Закутавшись в одеяло, предусмотрительно взятое в дортуаре, Жюльен в одиночестве сидел в библиотеке, дополняя и уточняя список необходимых вещей, которые должен иметь при себе потерпевший кораблекрушение. Он перечитывал «Таинственный остров» так внимательно, словно собирался сдавать экзамен, в подробностях изучая содержимое сундука, брошенного в море капитаном Немо. Иногда в мечтах мальчик видел себя на берегу атолла, о который бьются огромные, накатывающие со всех сторон волны, в компании прирученного им негритенка, служившего ему верой и правдой. На необитаемом острове можно было бы соорудить крепкую хижину для них с Клер и обнести ее забором, чтобы мать чувствовала себя в безопасности. Негритенок из племени людоедов повиновался малейшему движению его пальца и даже просто взгляду, подтверждая готовность выполнить любое приказание раболепными репликами «Да, хозяин!» или «Слушаюсь, хозяин!». Великодушный Жюльен запрещал ему так себя называть, но абориген и слышать об этом не желал, неизменно обращаясь к нему, как к господину. Он никогда не уставал и всегда пребывал в прекрасном настроении. Легко вскинув на плечо ствол кокосовой пальмы, негритенок постоянно напевал заунывную песню рабов — сборщиков хлопка.

В тайном альбоме-дневнике Жюльен нарисовал остров, хижину и Клер, очаровательную, в звериных шкурах, похожую на дикарок из кинофильмов о Тарзане.

— Слышал? — прошептал как-то вечером Антонен, усаживаясь напротив. — Теперь уж известно наверняка: американцы высаживаются!
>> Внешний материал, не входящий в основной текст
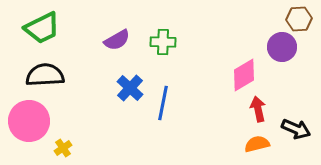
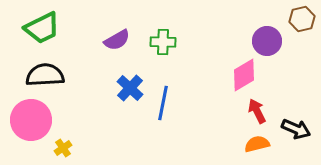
brown hexagon: moved 3 px right; rotated 10 degrees counterclockwise
purple circle: moved 15 px left, 6 px up
red arrow: moved 1 px left, 2 px down; rotated 15 degrees counterclockwise
pink circle: moved 2 px right, 1 px up
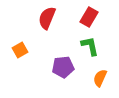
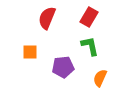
orange square: moved 10 px right, 2 px down; rotated 28 degrees clockwise
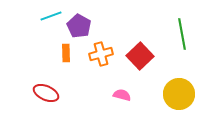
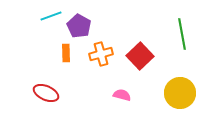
yellow circle: moved 1 px right, 1 px up
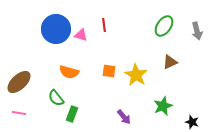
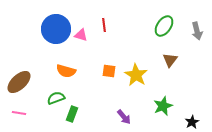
brown triangle: moved 2 px up; rotated 28 degrees counterclockwise
orange semicircle: moved 3 px left, 1 px up
green semicircle: rotated 108 degrees clockwise
black star: rotated 24 degrees clockwise
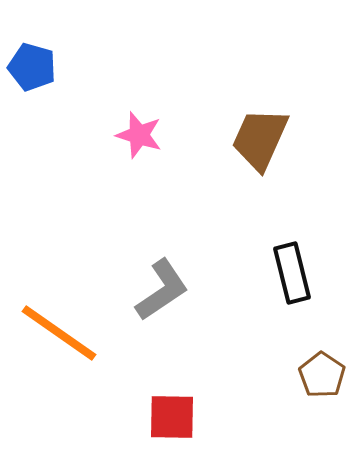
Война, считай, закончилась, боши уже драпают. Зададут же им жару американцы! Это теперь вопрос нескольких недель. Если так все и будет, к летним каникулам Францию полностью освободят.

У Жюльена перехватило дыхание. Окончание войны означало, что скоро за ним приедет мать. Его захлестнула радость, к которой примешивалось немного тревоги. Три ночи он не мог сомкнуть глаз, рисуя в своем воображении картины будущей встречи. И все же сведения о скорой высадке американцев оставались сомнительными и противоречивыми, неизвестно, стоило ли им верить. Пессимисты только ухмылялись, утверждая, что боши обосновались во Франции прочно и, судя по всему, надолго.